Here is his entire answer:
“What is the number one thing you want to accomplish in workers compensation? You want to take 10 billion dollars out of that whole thing, so that we can lower the rates. We have to lower the rates to half in order for businesses to survive. There’s no indication that it will do that, that it will even save one penny. Experts have already said next year the costs will increase to 80 billion dollars. So I think it is one of those things you see quite frequently now before elections: Let’s patch it up quickly. It’s a bogus bill. It’s pre-election kind of work. And it doesn’t accomplish anything…There is again a lack of leadership there. Because they saw the last five years where we were going. They saw the increases in workers compensation. If they would have been out there and listened to what the people are saying, what the businesses are saying, they would have started working on it already two years ago. And fixed the problem. What you have to do is listen to the business leaders, and listen to the people that own the little shops, the little vendors. They just cannot take it the way it is right now.”

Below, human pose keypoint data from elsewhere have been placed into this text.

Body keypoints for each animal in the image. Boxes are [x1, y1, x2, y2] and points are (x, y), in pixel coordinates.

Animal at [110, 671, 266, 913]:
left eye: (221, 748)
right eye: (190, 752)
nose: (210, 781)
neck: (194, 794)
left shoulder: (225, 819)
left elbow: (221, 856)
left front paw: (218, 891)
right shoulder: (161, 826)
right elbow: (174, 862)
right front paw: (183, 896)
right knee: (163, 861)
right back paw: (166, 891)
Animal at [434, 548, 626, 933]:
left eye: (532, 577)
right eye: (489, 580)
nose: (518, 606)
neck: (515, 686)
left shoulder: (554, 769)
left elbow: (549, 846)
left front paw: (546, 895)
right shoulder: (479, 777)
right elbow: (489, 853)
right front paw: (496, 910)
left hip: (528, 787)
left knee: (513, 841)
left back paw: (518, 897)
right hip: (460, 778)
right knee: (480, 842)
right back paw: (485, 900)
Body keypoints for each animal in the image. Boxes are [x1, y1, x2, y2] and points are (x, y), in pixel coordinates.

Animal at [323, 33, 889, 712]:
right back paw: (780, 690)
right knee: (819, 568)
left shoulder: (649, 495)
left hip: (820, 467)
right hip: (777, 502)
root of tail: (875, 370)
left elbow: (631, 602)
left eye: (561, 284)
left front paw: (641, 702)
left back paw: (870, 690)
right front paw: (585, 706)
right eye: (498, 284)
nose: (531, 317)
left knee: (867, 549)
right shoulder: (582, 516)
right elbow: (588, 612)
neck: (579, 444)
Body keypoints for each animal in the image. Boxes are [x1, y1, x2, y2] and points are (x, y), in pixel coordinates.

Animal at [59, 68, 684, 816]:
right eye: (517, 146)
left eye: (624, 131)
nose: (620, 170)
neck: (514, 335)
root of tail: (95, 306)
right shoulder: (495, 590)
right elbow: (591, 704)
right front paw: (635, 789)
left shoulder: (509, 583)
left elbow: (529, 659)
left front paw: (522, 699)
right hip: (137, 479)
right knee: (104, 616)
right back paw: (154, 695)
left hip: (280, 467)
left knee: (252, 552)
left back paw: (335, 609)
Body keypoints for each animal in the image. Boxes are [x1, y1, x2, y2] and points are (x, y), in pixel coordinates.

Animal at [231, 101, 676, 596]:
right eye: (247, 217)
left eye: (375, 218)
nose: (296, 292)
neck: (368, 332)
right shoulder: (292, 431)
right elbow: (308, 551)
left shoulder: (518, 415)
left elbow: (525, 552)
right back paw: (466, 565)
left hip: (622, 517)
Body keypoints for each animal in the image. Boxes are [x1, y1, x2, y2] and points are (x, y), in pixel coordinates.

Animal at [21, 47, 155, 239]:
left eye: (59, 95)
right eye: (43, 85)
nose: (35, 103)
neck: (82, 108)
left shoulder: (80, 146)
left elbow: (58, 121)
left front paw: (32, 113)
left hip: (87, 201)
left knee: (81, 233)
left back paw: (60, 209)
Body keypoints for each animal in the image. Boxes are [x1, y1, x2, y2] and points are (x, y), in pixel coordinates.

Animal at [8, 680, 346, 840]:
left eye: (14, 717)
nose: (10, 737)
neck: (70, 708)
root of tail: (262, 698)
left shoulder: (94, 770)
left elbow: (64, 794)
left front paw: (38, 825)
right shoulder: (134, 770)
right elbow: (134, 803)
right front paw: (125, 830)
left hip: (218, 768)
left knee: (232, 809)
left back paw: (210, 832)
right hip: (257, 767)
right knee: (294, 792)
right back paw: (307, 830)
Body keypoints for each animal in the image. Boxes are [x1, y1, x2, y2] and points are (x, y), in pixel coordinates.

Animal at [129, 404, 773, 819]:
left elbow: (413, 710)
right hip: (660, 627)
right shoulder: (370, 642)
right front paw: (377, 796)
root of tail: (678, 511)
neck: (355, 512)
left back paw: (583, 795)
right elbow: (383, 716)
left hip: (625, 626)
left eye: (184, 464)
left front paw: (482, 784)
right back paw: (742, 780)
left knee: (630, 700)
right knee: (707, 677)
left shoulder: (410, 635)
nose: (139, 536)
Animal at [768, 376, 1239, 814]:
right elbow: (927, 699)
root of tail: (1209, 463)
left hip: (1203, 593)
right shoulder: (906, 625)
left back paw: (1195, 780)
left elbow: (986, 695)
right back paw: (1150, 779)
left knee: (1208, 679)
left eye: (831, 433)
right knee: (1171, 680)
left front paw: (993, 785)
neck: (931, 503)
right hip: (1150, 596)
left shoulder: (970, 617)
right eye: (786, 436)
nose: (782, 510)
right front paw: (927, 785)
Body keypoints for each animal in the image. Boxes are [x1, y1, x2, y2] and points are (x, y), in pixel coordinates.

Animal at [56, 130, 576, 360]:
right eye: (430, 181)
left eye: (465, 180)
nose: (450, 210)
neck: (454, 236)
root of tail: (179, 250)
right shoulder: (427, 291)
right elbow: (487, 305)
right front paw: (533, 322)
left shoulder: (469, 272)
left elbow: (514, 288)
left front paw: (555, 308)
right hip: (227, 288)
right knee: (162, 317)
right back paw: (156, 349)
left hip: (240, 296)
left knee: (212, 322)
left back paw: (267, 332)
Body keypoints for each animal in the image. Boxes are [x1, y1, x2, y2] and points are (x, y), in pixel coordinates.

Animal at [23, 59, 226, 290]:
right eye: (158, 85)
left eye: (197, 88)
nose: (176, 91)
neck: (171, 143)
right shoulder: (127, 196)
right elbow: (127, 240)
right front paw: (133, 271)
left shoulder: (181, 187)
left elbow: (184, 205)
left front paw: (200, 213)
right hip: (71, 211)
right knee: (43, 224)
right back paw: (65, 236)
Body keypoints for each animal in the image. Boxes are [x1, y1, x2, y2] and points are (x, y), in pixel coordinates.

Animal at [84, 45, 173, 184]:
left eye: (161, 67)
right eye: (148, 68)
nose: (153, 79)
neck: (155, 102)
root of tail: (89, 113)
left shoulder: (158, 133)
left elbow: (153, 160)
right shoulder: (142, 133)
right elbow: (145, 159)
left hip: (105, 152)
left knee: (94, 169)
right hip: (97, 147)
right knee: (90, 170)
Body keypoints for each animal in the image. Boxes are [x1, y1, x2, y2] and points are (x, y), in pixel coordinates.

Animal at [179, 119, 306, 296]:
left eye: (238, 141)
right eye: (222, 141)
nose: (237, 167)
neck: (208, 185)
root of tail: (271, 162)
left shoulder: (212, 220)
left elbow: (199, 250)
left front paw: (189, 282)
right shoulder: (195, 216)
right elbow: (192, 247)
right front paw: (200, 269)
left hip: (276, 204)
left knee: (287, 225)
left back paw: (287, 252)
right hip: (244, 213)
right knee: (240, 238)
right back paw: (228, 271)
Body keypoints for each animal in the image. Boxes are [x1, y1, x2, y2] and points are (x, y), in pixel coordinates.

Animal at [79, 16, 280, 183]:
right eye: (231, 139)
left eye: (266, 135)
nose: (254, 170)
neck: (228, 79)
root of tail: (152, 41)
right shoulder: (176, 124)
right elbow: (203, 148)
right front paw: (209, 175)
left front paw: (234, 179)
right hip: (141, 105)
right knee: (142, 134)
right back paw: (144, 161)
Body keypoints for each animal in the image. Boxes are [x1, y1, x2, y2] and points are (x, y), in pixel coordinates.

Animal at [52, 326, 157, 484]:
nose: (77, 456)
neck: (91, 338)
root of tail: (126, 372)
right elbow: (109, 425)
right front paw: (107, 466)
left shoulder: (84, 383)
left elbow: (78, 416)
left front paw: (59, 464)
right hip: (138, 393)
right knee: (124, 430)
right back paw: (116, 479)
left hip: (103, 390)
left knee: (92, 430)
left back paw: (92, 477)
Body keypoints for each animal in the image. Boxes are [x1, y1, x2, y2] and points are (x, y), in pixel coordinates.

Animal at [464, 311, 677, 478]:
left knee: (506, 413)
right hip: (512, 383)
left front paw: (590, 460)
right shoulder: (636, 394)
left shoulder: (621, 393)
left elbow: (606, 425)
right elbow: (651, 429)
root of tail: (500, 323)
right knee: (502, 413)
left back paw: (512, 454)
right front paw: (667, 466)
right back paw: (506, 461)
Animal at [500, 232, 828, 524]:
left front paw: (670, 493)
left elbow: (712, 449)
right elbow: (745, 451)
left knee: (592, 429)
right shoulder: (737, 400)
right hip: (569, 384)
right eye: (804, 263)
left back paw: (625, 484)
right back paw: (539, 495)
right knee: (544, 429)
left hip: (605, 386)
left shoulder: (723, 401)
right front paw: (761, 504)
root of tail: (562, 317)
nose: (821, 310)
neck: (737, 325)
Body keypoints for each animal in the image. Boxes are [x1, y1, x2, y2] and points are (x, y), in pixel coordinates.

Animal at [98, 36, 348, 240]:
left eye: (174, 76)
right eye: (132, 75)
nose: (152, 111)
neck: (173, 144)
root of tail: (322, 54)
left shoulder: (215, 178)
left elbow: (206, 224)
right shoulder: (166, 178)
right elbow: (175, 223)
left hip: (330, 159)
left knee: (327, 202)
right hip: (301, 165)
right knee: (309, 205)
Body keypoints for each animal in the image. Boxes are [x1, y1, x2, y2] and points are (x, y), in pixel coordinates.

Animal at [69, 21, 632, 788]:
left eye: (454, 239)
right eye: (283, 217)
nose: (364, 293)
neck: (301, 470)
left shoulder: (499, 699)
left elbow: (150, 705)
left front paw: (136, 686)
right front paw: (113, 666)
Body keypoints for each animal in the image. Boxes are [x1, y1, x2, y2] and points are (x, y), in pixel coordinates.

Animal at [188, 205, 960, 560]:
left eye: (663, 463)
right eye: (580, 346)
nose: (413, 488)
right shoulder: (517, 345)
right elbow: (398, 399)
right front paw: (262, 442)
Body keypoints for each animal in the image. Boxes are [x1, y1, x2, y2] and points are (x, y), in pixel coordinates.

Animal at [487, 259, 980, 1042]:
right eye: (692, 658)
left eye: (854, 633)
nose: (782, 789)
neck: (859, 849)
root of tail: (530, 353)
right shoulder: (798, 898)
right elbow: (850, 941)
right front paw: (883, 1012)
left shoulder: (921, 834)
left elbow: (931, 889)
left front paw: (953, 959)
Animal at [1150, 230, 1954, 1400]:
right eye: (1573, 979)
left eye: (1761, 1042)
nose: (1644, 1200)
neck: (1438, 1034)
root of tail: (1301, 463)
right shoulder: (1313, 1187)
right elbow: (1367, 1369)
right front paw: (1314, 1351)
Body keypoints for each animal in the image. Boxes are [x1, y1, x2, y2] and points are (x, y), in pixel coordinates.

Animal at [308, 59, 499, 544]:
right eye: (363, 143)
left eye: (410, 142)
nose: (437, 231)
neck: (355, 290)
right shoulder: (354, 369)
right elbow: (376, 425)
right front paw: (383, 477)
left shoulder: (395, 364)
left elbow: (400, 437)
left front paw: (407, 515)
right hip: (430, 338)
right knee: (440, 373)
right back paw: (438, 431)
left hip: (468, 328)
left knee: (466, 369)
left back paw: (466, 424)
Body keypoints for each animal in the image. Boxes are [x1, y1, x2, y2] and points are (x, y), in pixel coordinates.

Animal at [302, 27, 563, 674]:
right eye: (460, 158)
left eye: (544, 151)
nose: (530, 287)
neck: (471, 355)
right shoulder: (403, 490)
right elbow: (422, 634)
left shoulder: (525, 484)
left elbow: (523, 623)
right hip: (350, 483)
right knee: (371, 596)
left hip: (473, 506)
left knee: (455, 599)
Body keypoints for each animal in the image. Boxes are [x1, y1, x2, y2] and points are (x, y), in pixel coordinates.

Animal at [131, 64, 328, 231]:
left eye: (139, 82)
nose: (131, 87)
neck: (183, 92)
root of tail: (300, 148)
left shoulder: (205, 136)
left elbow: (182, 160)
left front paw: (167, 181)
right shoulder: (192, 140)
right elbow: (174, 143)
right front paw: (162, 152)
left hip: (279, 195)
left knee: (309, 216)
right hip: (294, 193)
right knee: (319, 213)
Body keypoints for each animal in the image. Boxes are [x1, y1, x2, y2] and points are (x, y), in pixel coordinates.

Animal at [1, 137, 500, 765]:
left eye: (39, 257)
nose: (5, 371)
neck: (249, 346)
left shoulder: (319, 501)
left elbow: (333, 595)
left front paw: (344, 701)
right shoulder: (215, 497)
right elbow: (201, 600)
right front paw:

I tried to follow up, asking him again what he was proposing that the Legislature had not done. He declined to answer again.
“The whole thing doesn’t work. It is patched together, thrown together, it’s bogus. We have to start fresh. The first thing I will do is have a special session of the Legislature and demand we have workers compensation reform and really lower the costs so that people can survive in the business. That’s what this is about.”
This is not new, of course. We know by now that Schwarzenegger is not a policy wonk. He intends to lead with broad strokes while delegating the nitty-gritty to others. And I don’t expect him, or any candidate, to be able to recite chapter and verse on every issue discussed in the Legislature. But Schwarzenegger has chosen to make this issue the centerpiece of his economic plan. I would expect his staff to follow the negotiations, compare them to his proposals, and find at least one specific, major reform that he wants to see adopted and then brief him on that issue so he can respond to a question like this. And I would expect the candidate to insist on it.